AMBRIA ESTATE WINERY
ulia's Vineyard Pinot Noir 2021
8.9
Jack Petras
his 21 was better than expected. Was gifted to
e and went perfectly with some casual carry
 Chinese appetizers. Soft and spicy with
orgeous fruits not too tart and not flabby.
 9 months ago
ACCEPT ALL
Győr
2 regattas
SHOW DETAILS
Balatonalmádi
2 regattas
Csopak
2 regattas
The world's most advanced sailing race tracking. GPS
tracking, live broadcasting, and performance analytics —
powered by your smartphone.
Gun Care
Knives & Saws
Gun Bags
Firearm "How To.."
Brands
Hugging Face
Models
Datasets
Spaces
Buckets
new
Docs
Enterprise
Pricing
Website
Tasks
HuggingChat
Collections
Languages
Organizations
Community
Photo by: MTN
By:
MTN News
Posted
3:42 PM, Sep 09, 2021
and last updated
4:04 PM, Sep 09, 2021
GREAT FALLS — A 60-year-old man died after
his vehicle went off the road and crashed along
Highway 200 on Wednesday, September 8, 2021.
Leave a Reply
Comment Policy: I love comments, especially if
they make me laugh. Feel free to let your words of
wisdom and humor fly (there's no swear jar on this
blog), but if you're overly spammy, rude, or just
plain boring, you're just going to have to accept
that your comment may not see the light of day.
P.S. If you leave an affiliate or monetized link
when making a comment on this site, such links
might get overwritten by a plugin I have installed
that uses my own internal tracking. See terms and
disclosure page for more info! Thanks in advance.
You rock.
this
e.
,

□ □ □

▶ [EXERCISE DESCRIPTION]
Word for word, repeat the data from its first line through the line with "wisdom and humor", including both of those lines and no others.

▶ [SOLUTION TO THE EXERCISE]
AMBRIA ESTATE WINERY
ulia's Vineyard Pinot Noir 2021
8.9
Jack Petras
his 21 was better than expected. Was gifted to
e and went perfectly with some casual carry
 Chinese appetizers. Soft and spicy with
orgeous fruits not too tart and not flabby.
 9 months ago
ACCEPT ALL
Győr
2 regattas
SHOW DETAILS
Balatonalmádi
2 regattas
Csopak
2 regattas
The world's most advanced sailing race tracking. GPS
tracking, live broadcasting, and performance analytics —
powered by your smartphone.
Gun Care
Knives & Saws
Gun Bags
Firearm "How To.."
Brands
Hugging Face
Models
Datasets
Spaces
Buckets
new
Docs
Enterprise
Pricing
Website
Tasks
HuggingChat
Collections
Languages
Organizations
Community
Photo by: MTN
By:
MTN News
Posted
3:42 PM, Sep 09, 2021
and last updated
4:04 PM, Sep 09, 2021
GREAT FALLS — A 60-year-old man died after
his vehicle went off the road and crashed along
Highway 200 on Wednesday, September 8, 2021.
Leave a Reply
Comment Policy: I love comments, especially if
they make me laugh. Feel free to let your words of
wisdom and humor fly (there's no swear jar on this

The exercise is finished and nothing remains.